• DATA RECORDS
______
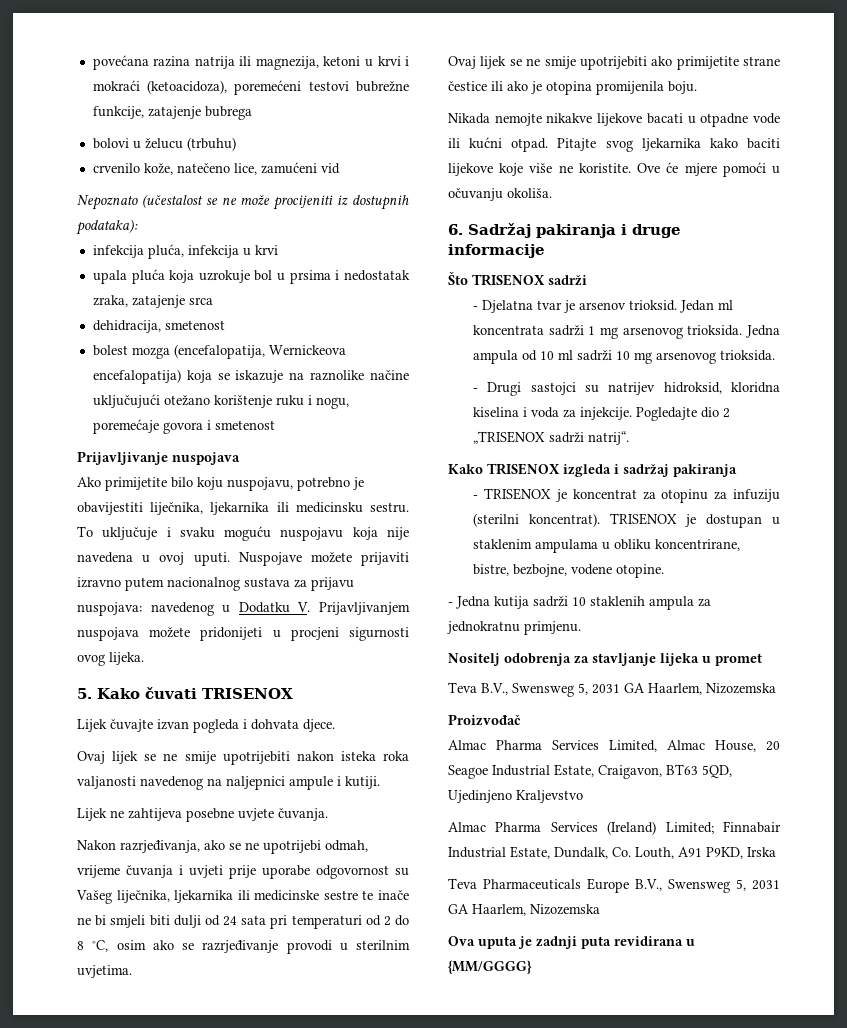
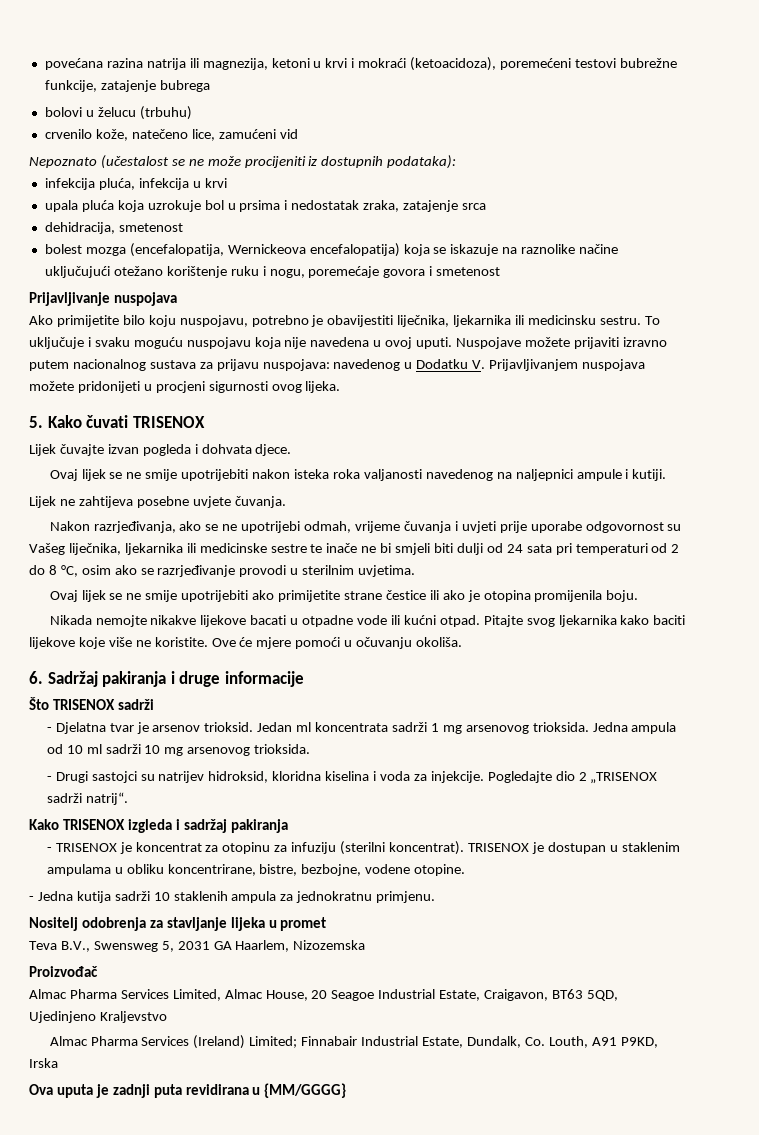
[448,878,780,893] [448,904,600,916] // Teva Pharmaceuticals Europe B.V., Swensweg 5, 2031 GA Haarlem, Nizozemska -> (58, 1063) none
______
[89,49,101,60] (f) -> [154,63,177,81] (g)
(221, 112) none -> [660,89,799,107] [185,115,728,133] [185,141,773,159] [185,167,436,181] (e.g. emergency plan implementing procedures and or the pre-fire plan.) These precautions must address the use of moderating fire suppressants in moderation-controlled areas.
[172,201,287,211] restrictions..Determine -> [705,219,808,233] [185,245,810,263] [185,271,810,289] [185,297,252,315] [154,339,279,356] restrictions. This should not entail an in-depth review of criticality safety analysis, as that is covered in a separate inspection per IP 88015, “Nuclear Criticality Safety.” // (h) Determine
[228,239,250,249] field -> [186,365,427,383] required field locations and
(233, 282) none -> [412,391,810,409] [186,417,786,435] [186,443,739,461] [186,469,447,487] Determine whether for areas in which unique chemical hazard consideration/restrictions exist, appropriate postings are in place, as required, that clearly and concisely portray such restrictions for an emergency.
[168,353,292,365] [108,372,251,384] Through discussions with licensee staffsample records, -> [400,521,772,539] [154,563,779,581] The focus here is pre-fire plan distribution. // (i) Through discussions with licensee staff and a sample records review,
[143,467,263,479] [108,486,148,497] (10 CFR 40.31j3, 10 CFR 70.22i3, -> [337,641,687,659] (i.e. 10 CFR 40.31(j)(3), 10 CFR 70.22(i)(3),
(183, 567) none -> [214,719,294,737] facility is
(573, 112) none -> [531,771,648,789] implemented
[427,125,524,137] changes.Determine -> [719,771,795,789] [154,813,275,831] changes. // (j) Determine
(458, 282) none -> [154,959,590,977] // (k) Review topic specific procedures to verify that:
______
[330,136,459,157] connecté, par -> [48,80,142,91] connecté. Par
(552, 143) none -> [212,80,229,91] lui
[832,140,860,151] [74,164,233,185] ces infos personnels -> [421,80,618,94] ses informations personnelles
______
Go through the records line by line, and copy each line that holds the string "procedures".

• OUTPUT
(221, 112) none -> [660,89,799,107] [185,115,728,133] [185,141,773,159] [185,167,436,181] (e.g. emergency plan implementing procedures and or the pre-fire plan.) These precautions must address the use of moderating fire suppressants in moderation-controlled areas.
(458, 282) none -> [154,959,590,977] // (k) Review topic specific procedures to verify that:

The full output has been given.